海豹の46 海にあこがるゝ娘

  海にあこがるゝ娘

「おや、おや……こんな所に置いてくれると出入するのに困るのねえ』
 天幕の戸口に立った西田の助手が呟く。それを聞いた勇が、それを傍に寄せる。マリ子は感謝して、二、三遍お辞儀をした。そして天幕の中からナイフを取出して来て、古着を包んだ菰と繩とを取去らうと努力した。それを見た付上勇は、すぐ彼女の手からナイフを奪って彼女を応援した。西田マリ子はその間に子供を天幕に誘ひ入れ、子供に一つ歌を歌はせて、オヤツをたべさせた。
 さうしてゐる所へ、また天幕の前に米俵を積んだ馬力車が一つ止った。馬子が天幕の入口にやって来て、
『静岡から米を積んで来ました。受取ってくれませんか』
 さういひすてて、また馬力車の所に帰って行った。
『困ったわねえ。あんなにたくさんなお米を何処へいれるんだらうか? 一寸愛子さんI』
 マリ子は若い娘のことをさう呼んだ――。
 そして、つゞけていうた。
『一寸、あなた浮田先生の所へとんで行って、何処へ静岡から来たお米を置きませうかといって尋ねて来て頂戴』
 助手の愛子はすぐ走り出した。馬力曳は、霜解けで少し泥濘(ぬかるみ)になってゐる道路の上をもかまはず、二十俵に近い米俵を荷車からおろし始めた。

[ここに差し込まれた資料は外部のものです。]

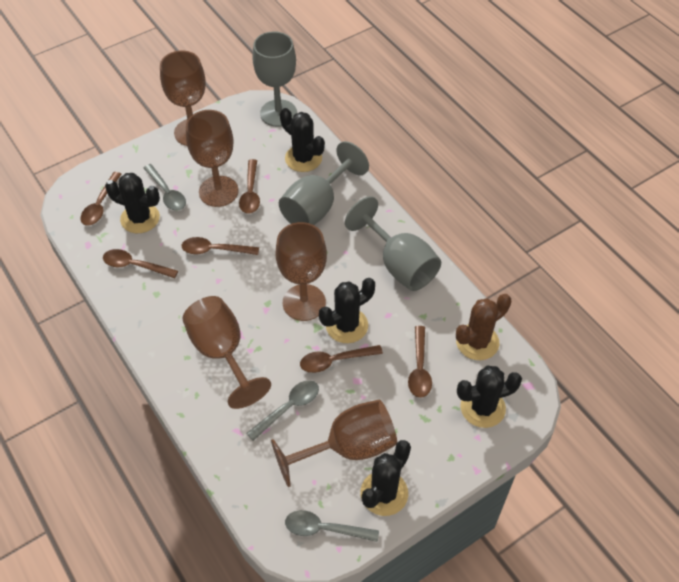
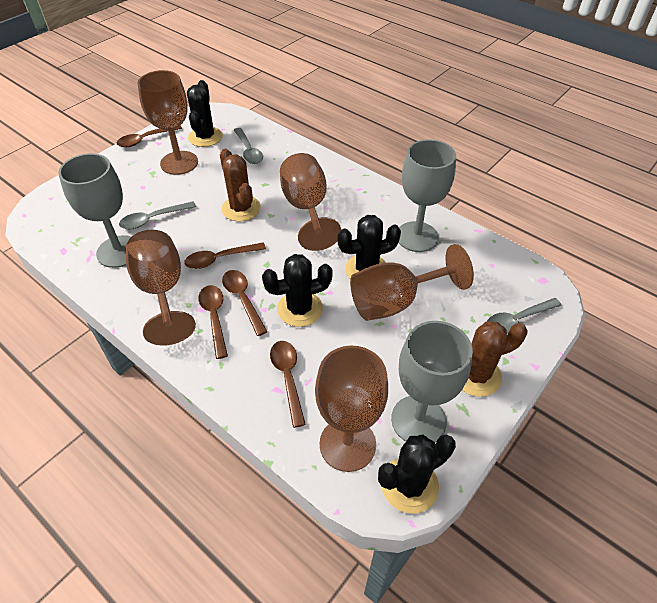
black cactus: [105,173,160,233] [280,108,325,172] [319,278,375,343] [360,440,411,516] [457,366,522,428] = 5 -> [187,80,223,147] [262,254,333,327] [337,215,401,279] [378,435,456,514] = 4
brown cactus: [456,294,511,360] = 1 -> [220,149,261,222] [462,321,528,397] = 2
brown spoon: [80,172,122,226] [103,249,178,279] [182,237,259,255] [239,159,260,214] [300,345,383,373] [408,326,432,398] = 6 -> [117,125,182,147] [184,242,266,269] [198,285,228,359] [222,270,267,336] [270,341,306,428] = 5

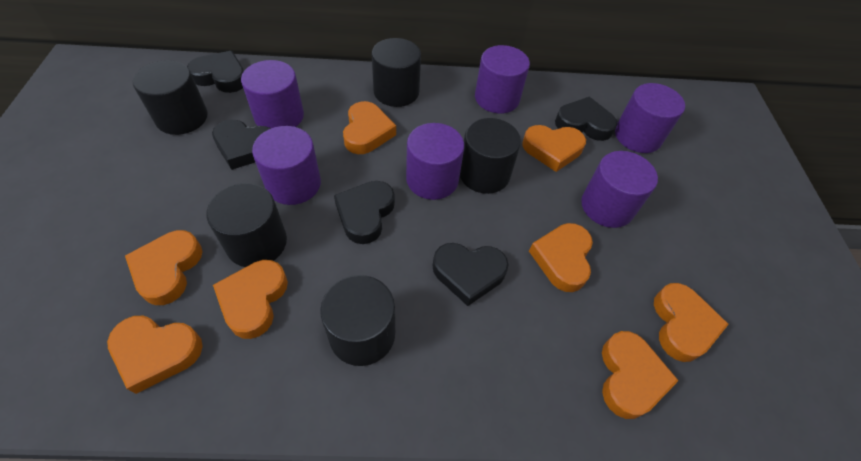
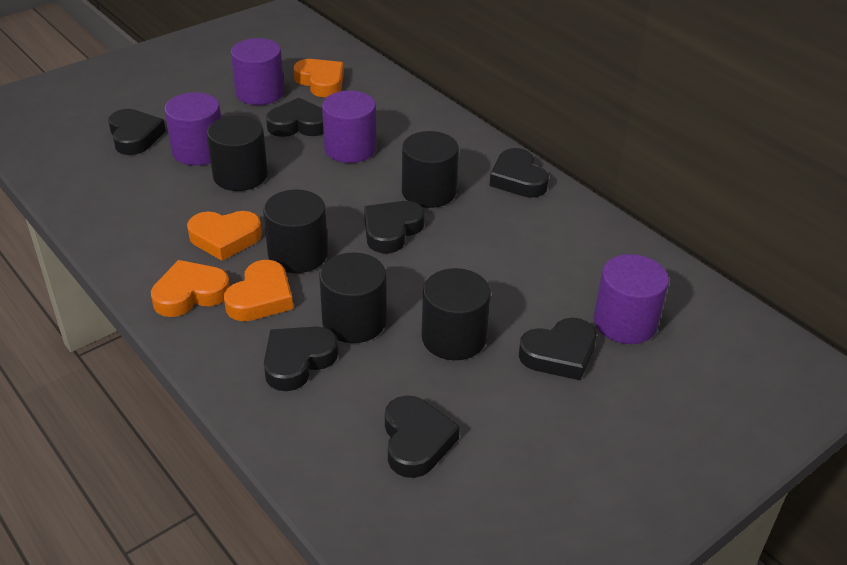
black heart: [187,51,244,93] [212,120,271,170] [334,181,395,244] [433,243,509,306] [555,97,618,141] = 5 -> [108,109,166,155] [264,327,338,391] [266,98,323,137] [364,201,424,253] [385,395,460,478] [489,148,549,198] [519,318,596,380] = 7
orange heart: [107,316,203,394] [125,230,203,305] [213,260,288,339] [343,101,396,154] [522,125,586,172] [529,223,593,292] [602,331,679,419] [654,283,729,362] = 8 -> [151,260,230,317] [187,211,262,261] [224,260,293,321] [294,59,344,97] = 4
purple cylinder: [241,60,304,128] [252,126,321,205] [406,123,464,200] [475,45,530,114] [581,151,658,228] [615,83,685,153] = 6 -> [164,92,221,166] [231,38,284,105] [322,90,376,163] [594,254,669,344] = 4

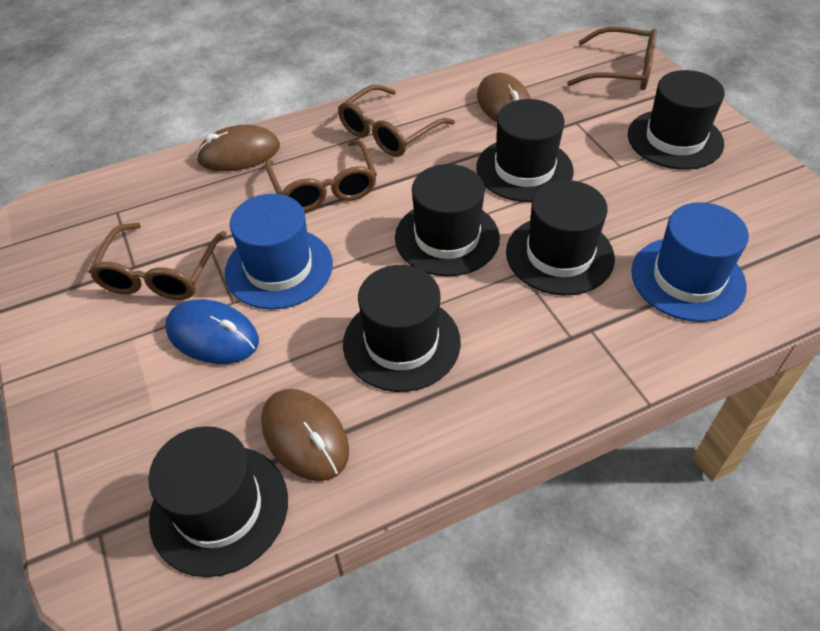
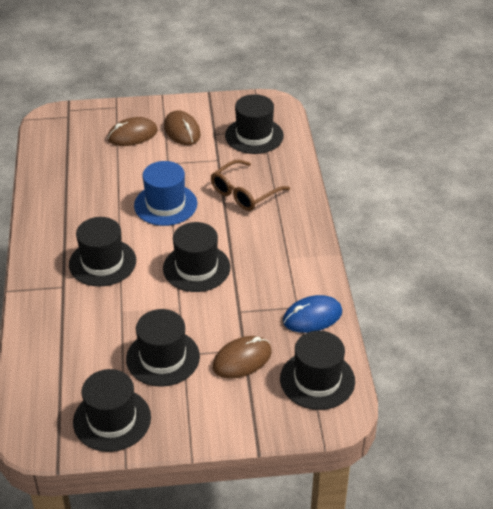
blue hat: [225,194,333,310] [631,202,749,322] = 2 -> [134,161,197,226] = 1
brown glasses: [89,223,227,300] [265,140,377,212] [338,84,455,157] [567,27,657,91] = 4 -> [211,159,290,211] = 1

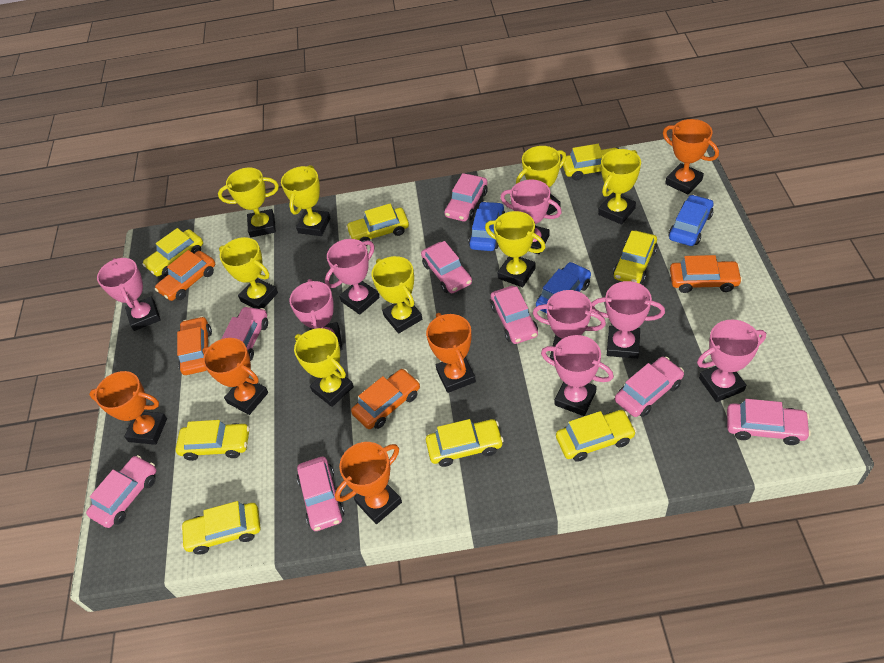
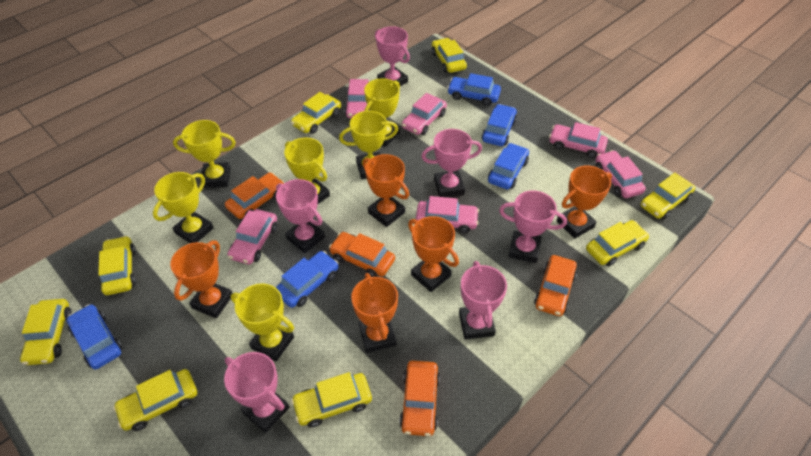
blue car: [469,201,505,251] [536,262,591,313] [669,194,714,246] = 3 -> [66,304,123,369] [275,251,339,308] [447,73,501,106] [482,104,517,146] [488,143,529,189] = 5
pink car: [86,455,157,528] [221,306,268,361] [297,457,344,531] [421,241,472,293] [444,173,488,222] [491,286,538,344] [615,357,684,417] [727,399,811,445] = 8 -> [228,209,277,264] [345,79,370,118] [402,93,447,135] [416,196,479,233] [549,122,608,159] [596,150,646,198] = 6
pink trophy: [97,258,161,331] [289,279,343,351] [325,239,380,315] [500,180,562,254] [533,290,606,360] [541,335,614,416] [591,281,665,359] [697,320,766,402] = 8 -> [224,352,290,433] [276,179,325,253] [375,26,410,86] [421,129,482,197] [459,261,507,340] [499,190,567,263] = 6
yellow trophy: [218,167,279,238] [219,237,278,309] [281,165,331,236] [294,328,354,407] [372,256,422,333] [485,211,546,287] [516,146,566,215] [598,149,641,225] = 8 -> [153,172,214,243] [173,120,236,188] [231,283,294,362] [284,138,330,205] [339,111,398,179] [364,78,400,146] = 6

そして愛子が再び天幕に帰って来た時には、馬力曳はも
う、荷を凡ておろして、静岡の方へ帰ったあとであった。
 早足で帰って来た愛子は、
『あんな所に、お米を積み上げてしまっちゃ、困るわねえ。先生は馬力曳さんに教会の方に積んで来るやうにいひつけてくれといはれたんですが、どうしませうねえ? もう帰って行ってしまったんでせう?』
 さういってゐる所へ、丸顔の背の高い牧師が天慕にやって来た。
『困つたなア、あんな所へ置いて行っちゃ始末におへんなア。天幕をもう一張りはって、天幕の中へでも入れておくかなア。男手は少いし、天幕を張るのにも困ったなア
 その言葉を聞いた村上勇は、すぐ彼が応援することを申出た。勇は日の暮れるのも忘れて、托児所に使ってゐるハウス型の天幕のとなりに、ピラミッド型の天幕を張り、二十俵のお米をその中に運びいれた。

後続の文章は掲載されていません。